1Job prit la parole et dit :

2Aujourd'hui encore mon discours vous paraîtra une révolte ; Et cependant ma main cherche à étouffer mes soupirs.

3Oh ! si je savais où le trouver ! J'irais jusqu'à son tribunal,

4J'exposerais ma cause devant lui, Je remplirais ma bouche d'arguments.

5Je saurais les raisons qu'il peut m'opposer, Je verrais ce qu'il a à me dire.

6Plaiderait-il contre moi dans la plénitude de sa force ? Non ! seulement il ferait attention à moi !

7Alors ce serait un juste qui plaiderait contre lui, Je serais délivré à toujours de mon juge.

8Mais maintenant, que j'aille devant moi, il n'y est pas ; Derrière, je ne l'aperçois pas.

9Il exerce son pouvoir à ma gauche, et je ne puis le trouver ; Il se tourne vers la droite, et je ne le vois pas.

10Car il connaît le chemin que je suis ; S'il voulait me mettre à l'épreuve, j'en sortirais pur comme de l'or.

11Mon pied s'en est tenu à ses pas, J'ai observé sa voie sans m'en écarter.

12Le commandement de ses lèvres, je ne m'en éloignais pas ; Plus que ma propre volonté, j'ai gardé avec soin les paroles de sa bouche.

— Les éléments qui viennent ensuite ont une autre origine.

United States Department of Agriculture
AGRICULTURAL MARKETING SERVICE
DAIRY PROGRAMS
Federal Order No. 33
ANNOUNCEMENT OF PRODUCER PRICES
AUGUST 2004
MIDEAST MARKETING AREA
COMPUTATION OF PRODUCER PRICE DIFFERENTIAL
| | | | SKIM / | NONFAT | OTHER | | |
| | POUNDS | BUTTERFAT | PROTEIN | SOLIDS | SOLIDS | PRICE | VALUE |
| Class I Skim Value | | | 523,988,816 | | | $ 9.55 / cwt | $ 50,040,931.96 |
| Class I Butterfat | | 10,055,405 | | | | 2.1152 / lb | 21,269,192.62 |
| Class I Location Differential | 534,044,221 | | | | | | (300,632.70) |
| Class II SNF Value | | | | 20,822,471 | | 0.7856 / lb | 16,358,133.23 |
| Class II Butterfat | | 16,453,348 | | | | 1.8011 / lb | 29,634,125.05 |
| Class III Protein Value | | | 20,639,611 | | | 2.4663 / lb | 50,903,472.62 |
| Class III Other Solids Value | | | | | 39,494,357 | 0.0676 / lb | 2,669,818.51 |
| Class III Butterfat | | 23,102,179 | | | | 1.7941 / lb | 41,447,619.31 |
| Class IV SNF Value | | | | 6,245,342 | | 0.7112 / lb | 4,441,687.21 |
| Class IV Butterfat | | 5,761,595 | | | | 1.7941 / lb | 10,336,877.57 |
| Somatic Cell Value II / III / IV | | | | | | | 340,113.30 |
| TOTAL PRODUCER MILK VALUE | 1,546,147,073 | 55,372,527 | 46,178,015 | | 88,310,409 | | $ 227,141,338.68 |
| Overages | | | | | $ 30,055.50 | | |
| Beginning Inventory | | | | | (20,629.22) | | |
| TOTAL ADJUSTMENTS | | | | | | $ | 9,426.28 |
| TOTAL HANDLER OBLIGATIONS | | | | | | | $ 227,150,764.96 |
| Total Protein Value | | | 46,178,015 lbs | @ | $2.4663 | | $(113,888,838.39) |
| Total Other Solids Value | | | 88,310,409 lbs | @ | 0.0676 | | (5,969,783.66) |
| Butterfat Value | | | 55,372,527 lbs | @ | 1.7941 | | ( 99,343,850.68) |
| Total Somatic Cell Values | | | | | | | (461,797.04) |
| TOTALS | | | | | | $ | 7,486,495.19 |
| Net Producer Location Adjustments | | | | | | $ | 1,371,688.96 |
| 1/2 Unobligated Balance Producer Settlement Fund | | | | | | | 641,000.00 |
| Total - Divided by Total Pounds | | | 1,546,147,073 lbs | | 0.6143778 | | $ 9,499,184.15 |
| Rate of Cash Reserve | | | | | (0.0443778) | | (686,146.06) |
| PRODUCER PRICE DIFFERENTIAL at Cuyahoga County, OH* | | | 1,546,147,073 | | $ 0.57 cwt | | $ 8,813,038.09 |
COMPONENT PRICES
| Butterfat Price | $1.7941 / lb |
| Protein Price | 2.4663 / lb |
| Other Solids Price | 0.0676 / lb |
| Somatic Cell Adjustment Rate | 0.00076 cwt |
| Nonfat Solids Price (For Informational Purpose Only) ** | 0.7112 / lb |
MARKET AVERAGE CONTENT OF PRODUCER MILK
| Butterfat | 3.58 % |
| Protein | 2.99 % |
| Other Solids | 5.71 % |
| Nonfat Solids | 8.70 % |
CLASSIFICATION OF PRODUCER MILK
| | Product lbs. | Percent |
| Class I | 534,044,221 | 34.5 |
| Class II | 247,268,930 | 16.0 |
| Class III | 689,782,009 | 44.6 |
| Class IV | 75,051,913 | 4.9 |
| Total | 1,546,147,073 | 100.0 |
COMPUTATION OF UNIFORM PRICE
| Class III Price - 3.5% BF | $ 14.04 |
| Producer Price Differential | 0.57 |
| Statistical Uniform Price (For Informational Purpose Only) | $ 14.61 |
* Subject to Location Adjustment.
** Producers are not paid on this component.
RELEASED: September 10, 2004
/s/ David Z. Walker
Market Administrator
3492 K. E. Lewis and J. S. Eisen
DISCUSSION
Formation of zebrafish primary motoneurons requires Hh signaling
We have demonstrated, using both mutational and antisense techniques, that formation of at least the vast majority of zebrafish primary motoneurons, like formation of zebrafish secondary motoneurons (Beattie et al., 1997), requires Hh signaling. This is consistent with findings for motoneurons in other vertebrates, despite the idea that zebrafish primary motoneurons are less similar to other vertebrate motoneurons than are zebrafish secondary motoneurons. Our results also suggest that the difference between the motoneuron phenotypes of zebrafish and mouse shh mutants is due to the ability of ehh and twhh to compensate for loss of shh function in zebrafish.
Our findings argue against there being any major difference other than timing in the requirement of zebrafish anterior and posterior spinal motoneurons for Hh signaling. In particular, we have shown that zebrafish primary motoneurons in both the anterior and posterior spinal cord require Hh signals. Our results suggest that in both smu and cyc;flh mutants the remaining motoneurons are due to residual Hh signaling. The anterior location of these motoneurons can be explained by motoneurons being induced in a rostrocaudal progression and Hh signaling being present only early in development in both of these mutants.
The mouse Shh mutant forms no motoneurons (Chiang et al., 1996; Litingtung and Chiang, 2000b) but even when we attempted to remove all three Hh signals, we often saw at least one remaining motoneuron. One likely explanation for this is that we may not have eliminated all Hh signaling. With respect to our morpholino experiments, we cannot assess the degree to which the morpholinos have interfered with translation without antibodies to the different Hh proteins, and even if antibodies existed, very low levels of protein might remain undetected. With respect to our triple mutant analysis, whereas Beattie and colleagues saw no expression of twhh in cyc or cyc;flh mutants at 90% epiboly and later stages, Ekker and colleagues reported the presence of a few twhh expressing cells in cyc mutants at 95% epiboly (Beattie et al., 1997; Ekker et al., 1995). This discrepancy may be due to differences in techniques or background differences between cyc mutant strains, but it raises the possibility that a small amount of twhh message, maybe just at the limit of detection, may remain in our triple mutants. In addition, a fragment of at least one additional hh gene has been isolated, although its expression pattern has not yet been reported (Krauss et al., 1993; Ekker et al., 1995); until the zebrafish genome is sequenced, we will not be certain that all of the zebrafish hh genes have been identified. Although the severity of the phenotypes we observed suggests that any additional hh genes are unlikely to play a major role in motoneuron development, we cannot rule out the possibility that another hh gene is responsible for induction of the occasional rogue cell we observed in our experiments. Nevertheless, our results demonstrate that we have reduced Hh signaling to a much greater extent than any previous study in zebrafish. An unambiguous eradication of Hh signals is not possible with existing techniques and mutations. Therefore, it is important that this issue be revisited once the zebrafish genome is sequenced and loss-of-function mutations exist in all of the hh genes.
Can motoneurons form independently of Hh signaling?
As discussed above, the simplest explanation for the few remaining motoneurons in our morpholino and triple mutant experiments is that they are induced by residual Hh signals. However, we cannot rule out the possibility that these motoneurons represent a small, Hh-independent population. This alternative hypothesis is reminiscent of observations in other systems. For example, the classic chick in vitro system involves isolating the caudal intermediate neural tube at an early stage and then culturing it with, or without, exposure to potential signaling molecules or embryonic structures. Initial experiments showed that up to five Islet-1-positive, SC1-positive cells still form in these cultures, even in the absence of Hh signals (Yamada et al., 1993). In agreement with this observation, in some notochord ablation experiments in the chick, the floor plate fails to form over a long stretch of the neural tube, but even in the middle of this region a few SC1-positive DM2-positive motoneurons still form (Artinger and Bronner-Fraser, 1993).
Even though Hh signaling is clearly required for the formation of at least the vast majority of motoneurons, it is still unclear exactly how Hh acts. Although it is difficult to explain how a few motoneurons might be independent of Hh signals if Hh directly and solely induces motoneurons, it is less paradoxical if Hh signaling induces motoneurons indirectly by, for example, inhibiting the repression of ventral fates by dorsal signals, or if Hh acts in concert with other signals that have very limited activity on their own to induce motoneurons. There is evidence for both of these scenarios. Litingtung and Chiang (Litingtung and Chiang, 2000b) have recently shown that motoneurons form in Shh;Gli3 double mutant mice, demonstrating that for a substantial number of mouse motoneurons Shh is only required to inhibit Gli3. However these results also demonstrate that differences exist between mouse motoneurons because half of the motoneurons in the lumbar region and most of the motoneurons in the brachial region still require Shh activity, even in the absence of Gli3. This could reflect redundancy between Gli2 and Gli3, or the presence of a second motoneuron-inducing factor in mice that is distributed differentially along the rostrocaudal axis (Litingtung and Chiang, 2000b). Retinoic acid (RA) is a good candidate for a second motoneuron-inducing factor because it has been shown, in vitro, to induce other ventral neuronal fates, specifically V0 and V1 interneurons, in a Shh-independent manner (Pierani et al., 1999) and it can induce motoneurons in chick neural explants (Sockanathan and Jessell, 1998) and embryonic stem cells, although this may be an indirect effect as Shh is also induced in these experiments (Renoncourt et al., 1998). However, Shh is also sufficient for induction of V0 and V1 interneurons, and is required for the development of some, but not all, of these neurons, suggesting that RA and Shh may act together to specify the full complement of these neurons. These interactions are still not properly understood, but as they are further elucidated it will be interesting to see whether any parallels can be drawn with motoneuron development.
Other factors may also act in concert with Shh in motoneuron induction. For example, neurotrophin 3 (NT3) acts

13Mais il a pris une résolution ; qui l'en fera revenir ? Ce que son âme a souhaité, il le fait.

14Car il accomplira ce qu'il a décidé contre moi, Et il a bien des projets semblables.

15C'est pourquoi je suis épouvanté en sa présence ; Quand j'y pense, je tremble devant lui.

16Dieu a rendu craintif mon cœur, Le Tout-Puissant m'a épouvanté.

17Car ce n'est pas à cause de l'obscurité que je suis anéanti, Ni à cause de moi, qui suis recouvert de ténèbres.